■ Dataset records
————
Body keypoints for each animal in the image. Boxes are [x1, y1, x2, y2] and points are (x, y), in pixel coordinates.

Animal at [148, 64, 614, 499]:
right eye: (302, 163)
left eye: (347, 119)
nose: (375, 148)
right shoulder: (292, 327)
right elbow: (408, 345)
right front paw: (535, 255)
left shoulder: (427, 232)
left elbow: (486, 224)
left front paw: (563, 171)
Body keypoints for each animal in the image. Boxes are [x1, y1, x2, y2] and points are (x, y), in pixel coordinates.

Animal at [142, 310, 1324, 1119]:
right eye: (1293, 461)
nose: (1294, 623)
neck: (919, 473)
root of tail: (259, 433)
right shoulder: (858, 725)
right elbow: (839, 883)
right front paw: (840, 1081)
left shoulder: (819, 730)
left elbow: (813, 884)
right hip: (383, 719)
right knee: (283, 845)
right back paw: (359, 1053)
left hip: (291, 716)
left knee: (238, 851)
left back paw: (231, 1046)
————
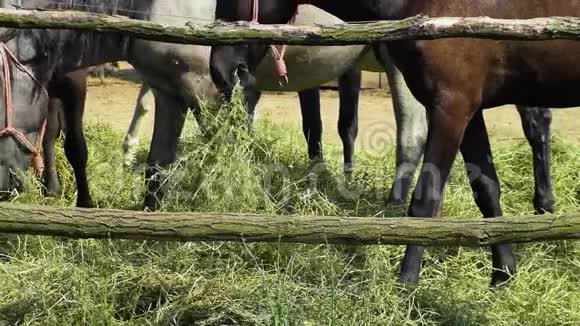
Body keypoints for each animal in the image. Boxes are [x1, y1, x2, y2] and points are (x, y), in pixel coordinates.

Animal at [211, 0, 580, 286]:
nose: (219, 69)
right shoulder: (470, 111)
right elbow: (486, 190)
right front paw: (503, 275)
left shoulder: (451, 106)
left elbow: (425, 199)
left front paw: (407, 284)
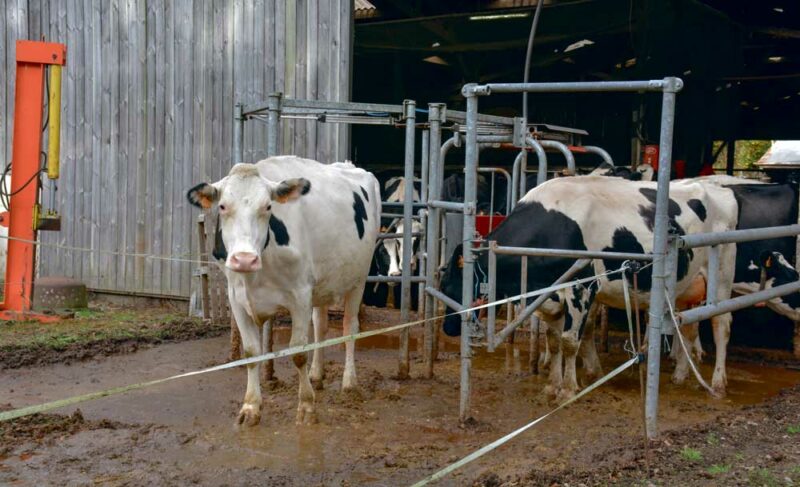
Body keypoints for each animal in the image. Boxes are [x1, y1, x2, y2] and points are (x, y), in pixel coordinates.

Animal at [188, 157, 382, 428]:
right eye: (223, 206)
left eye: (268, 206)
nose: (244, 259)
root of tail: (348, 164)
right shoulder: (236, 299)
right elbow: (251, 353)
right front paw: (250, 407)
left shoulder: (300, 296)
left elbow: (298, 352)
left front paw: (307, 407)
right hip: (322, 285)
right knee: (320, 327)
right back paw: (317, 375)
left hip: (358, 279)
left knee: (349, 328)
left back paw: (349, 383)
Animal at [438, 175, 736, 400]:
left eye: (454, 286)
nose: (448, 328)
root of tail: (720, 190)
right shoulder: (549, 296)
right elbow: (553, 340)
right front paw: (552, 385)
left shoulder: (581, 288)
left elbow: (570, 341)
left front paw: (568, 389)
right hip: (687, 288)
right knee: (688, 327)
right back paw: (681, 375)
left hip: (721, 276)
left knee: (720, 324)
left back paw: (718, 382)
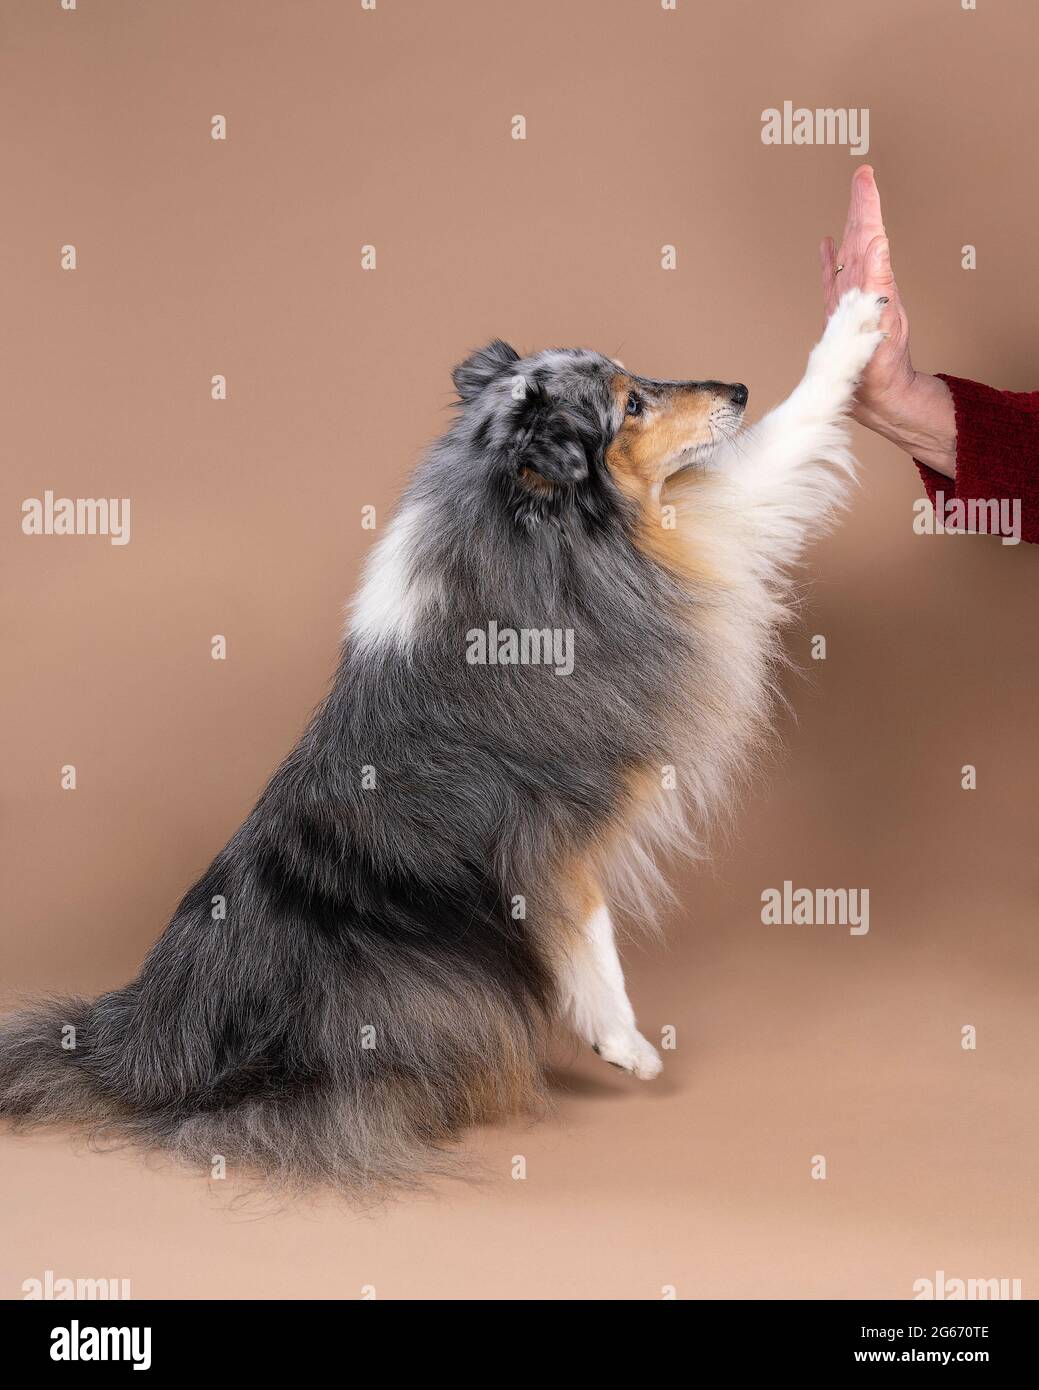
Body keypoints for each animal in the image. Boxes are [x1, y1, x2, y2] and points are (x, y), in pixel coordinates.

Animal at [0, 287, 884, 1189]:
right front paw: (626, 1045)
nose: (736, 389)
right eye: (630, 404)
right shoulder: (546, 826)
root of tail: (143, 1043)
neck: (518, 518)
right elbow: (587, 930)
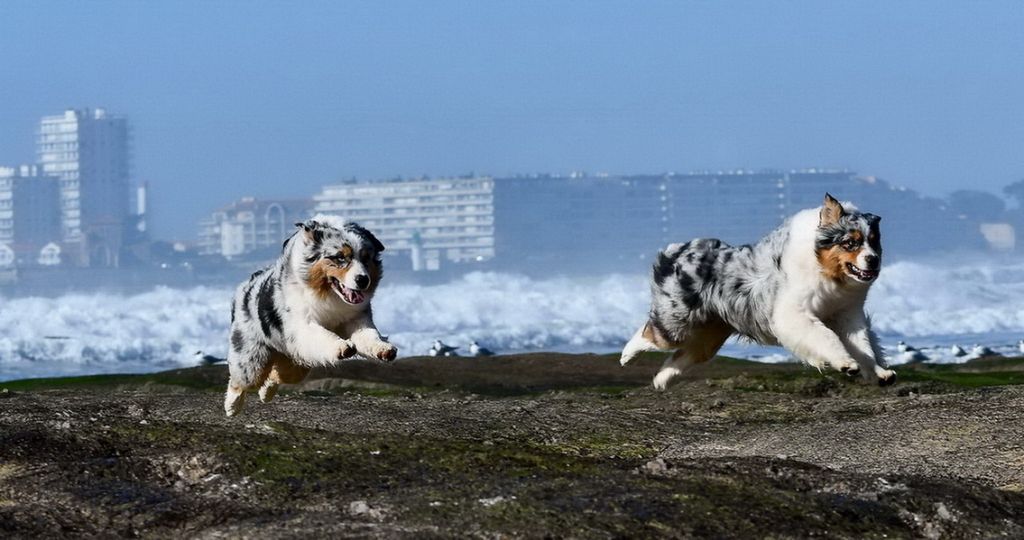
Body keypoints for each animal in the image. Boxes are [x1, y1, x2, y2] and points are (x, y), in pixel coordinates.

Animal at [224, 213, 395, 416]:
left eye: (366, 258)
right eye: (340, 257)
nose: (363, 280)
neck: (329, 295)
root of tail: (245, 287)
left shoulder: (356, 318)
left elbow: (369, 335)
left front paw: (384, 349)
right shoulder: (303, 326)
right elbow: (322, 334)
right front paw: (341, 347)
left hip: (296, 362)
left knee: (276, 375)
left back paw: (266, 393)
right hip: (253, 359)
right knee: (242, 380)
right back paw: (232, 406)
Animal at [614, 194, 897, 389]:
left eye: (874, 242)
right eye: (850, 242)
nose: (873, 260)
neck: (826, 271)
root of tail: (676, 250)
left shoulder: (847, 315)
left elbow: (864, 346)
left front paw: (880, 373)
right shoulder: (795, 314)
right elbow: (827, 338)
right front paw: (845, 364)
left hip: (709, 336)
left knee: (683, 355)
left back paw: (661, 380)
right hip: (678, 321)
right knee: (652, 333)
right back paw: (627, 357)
————
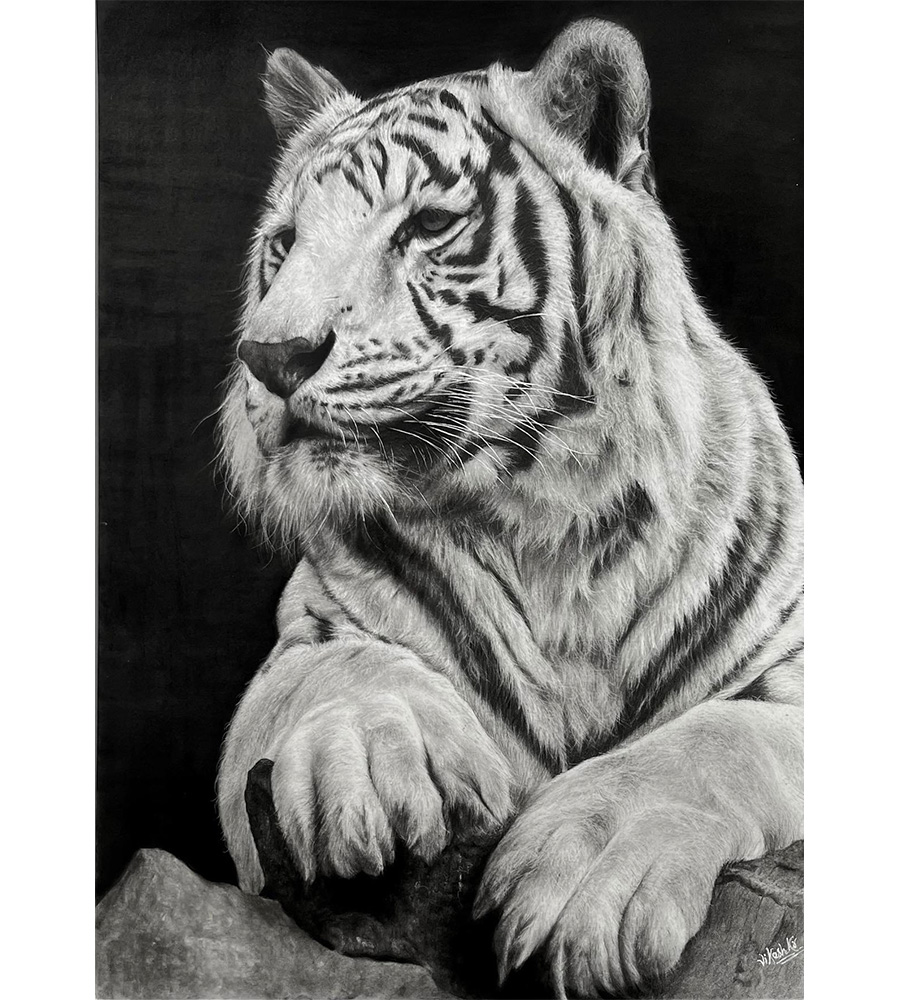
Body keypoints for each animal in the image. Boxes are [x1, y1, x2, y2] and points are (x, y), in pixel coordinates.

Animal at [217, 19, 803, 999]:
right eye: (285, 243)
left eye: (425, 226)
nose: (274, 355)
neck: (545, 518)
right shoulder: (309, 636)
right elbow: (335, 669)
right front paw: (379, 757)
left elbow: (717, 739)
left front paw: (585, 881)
————
■ Work to be completed
Set down again, word for word, the stretch of records from the line with "nose: (1294, 623)" to the line with "left back paw: (231, 1046)", both of those lines included.

■ Result of this exercise
nose: (1294, 623)
neck: (919, 473)
root of tail: (259, 433)
right shoulder: (858, 725)
right elbow: (839, 883)
right front paw: (840, 1081)
left shoulder: (819, 730)
left elbow: (813, 884)
right hip: (383, 719)
right knee: (283, 845)
right back paw: (359, 1053)
left hip: (291, 716)
left knee: (238, 851)
left back paw: (231, 1046)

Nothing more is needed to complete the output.